### SUPPLIED DATA
__________________________________________________

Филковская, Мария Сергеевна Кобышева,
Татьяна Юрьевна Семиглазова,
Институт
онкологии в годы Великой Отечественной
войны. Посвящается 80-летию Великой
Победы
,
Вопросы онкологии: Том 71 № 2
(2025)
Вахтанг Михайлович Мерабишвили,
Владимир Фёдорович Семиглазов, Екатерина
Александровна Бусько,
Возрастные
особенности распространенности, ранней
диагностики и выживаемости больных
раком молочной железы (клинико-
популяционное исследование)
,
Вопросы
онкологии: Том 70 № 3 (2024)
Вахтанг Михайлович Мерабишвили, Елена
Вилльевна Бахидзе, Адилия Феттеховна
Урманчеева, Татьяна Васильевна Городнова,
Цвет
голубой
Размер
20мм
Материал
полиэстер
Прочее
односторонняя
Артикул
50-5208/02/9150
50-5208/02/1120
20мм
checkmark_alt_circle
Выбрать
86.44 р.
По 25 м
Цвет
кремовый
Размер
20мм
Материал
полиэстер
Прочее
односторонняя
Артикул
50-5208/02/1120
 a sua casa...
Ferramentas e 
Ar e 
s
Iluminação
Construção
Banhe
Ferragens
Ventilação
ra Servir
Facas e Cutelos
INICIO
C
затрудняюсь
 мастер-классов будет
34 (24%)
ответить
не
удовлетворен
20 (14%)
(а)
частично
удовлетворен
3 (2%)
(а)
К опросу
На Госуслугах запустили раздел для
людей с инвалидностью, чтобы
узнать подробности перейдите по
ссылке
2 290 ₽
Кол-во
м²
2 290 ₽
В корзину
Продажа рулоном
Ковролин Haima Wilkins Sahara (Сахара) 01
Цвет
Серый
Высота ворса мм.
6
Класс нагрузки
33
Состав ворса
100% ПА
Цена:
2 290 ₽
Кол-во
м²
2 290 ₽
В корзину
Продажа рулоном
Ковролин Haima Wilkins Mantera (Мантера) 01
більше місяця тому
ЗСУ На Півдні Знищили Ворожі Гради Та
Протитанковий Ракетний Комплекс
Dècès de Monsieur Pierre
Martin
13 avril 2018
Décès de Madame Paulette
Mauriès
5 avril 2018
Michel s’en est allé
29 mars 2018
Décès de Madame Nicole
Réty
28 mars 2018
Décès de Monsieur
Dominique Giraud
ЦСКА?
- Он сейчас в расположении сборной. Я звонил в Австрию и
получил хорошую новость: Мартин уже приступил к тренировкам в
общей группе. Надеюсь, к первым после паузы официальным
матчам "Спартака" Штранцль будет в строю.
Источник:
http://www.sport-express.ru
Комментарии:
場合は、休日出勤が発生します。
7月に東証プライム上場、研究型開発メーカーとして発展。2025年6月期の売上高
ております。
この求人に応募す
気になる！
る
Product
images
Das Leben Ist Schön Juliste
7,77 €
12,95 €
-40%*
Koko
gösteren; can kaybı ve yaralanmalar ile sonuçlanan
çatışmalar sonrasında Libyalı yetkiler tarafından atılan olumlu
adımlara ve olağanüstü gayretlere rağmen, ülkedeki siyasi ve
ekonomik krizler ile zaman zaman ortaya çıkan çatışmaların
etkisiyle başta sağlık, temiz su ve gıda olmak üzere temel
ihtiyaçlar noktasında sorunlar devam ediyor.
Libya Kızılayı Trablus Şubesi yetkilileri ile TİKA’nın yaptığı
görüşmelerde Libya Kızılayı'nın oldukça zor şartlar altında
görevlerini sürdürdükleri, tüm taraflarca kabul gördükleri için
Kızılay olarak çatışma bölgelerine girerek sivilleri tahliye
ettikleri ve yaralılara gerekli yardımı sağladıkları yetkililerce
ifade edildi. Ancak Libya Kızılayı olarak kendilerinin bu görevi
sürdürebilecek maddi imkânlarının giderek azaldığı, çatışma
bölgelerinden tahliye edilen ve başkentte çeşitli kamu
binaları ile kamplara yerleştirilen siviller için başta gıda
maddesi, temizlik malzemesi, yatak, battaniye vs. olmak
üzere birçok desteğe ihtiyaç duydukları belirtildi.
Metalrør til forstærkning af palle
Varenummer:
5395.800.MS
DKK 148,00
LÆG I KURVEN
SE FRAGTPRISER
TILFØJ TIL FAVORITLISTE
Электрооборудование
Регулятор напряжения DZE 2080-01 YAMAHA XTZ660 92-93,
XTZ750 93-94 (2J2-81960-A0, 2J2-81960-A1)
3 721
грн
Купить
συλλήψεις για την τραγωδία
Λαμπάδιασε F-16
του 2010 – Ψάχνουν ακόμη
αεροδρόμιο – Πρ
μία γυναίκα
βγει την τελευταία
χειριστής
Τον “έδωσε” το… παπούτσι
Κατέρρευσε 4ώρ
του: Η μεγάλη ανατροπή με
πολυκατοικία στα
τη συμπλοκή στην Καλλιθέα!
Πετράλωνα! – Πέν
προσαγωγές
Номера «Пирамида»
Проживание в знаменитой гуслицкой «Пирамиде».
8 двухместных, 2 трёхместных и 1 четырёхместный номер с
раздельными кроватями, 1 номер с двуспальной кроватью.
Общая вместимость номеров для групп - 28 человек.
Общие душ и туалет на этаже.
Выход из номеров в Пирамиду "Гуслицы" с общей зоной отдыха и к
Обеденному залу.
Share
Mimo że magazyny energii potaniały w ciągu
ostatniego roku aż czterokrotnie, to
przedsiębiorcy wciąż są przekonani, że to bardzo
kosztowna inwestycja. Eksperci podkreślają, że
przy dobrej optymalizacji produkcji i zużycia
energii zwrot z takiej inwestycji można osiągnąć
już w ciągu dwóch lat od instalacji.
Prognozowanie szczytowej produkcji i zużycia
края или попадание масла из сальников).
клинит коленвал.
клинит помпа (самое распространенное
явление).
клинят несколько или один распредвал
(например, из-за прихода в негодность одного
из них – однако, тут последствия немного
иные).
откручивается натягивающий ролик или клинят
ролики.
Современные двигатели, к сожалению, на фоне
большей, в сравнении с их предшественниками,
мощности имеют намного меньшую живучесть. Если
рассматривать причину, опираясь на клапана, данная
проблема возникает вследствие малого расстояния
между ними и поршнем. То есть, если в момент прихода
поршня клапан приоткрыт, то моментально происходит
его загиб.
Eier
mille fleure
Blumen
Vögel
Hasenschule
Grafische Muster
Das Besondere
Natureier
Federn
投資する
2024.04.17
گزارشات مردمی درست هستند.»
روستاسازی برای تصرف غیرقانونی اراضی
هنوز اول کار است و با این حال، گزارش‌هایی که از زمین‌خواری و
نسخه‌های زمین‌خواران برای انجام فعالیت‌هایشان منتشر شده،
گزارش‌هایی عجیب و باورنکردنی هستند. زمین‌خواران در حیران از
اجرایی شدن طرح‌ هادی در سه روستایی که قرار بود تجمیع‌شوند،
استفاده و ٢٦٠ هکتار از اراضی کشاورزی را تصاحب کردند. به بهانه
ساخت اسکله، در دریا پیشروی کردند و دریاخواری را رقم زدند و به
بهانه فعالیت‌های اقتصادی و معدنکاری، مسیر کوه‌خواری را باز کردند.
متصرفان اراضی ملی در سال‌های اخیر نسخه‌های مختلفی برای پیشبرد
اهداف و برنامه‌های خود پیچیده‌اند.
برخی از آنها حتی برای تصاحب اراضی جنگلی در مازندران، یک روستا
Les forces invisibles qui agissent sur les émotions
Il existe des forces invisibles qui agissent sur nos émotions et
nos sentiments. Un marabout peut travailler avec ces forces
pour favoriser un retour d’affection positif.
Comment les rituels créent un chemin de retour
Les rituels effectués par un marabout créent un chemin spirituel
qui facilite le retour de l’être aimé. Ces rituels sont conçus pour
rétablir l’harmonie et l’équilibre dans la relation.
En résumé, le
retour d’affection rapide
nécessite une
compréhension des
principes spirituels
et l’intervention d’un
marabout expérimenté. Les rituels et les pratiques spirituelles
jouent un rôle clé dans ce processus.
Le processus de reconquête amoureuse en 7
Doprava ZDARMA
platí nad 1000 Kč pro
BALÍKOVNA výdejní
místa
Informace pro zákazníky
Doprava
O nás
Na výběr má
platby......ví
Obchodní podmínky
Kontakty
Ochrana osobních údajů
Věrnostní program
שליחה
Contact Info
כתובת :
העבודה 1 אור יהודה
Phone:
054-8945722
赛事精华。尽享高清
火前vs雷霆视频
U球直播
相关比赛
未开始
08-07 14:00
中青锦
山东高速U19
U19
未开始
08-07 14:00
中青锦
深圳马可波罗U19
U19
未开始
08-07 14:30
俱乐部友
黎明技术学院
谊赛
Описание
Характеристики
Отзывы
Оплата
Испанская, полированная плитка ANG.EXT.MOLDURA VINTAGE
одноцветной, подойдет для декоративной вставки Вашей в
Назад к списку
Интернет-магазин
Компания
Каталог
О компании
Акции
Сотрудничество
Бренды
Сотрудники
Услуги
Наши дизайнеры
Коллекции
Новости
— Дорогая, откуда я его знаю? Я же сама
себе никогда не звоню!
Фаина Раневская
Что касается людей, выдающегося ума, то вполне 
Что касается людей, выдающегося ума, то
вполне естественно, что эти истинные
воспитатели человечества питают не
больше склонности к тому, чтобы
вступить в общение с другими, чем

__________________________________________________

### EXERCISE
Convert the lines above, from the very first one through the line containing "a sua casa..." (both included), into a JSON list of strings with one string per line, leaving out any blank lines.

### TASK OUTPUT
[
  "Филковская, Мария Сергеевна Кобышева,",
  "Татьяна Юрьевна Семиглазова,",
  "Институт",
  "онкологии в годы Великой Отечественной",
  "войны. Посвящается 80-летию Великой",
  "Победы",
  ",",
  "Вопросы онкологии: Том 71 № 2",
  "(2025)",
  "Вахтанг Михайлович Мерабишвили,",
  "Владимир Фёдорович Семиглазов, Екатерина",
  "Александровна Бусько,",
  "Возрастные",
  "особенности распространенности, ранней",
  "диагностики и выживаемости больных",
  "раком молочной железы (клинико-",
  "популяционное исследование)",
  ",",
  "Вопросы",
  "онкологии: Том 70 № 3 (2024)",
  "Вахтанг Михайлович Мерабишвили, Елена",
  "Вилльевна Бахидзе, Адилия Феттеховна",
  "Урманчеева, Татьяна Васильевна Городнова,",
  "Цвет",
  "голубой",
  "Размер",
  "20мм",
  "Материал",
  "полиэстер",
  "Прочее",
  "односторонняя",
  "Артикул",
  "50-5208/02/9150",
  "50-5208/02/1120",
  "20мм",
  "checkmark_alt_circle",
  "Выбрать",
  "86.44 р.",
  "По 25 м",
  "Цвет",
  "кремовый",
  "Размер",
  "20мм",
  "Материал",
  "полиэстер",
  "Прочее",
  "односторонняя",
  "Артикул",
  "50-5208/02/1120",
  " a sua casa..."
]